• What the task requires: Pull out every line below that contains the word "left".

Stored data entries
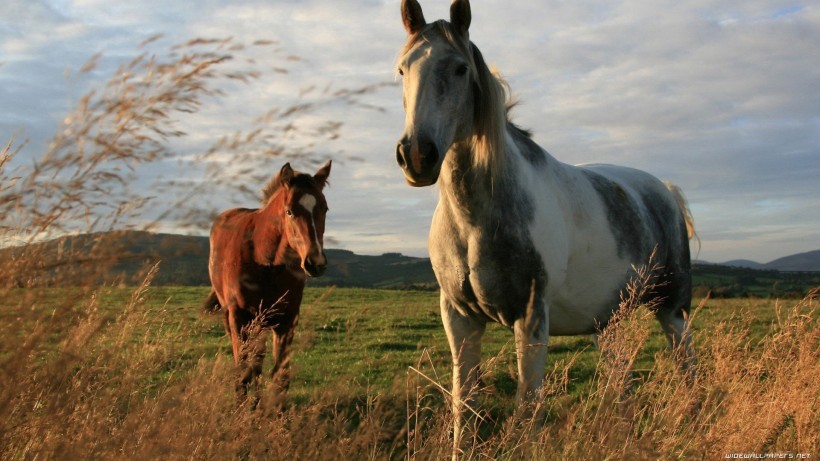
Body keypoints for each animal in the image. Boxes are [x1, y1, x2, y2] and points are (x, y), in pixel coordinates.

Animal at [394, 0, 696, 452]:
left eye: (461, 68)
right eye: (402, 69)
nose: (416, 155)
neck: (475, 221)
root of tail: (665, 190)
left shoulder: (532, 318)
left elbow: (527, 410)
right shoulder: (459, 318)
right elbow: (464, 407)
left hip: (672, 309)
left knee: (686, 368)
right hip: (608, 323)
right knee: (622, 381)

• Exercise solution:
left eye: (461, 68)
left shoulder: (532, 318)
left elbow: (527, 410)
left hip: (672, 309)
left knee: (686, 368)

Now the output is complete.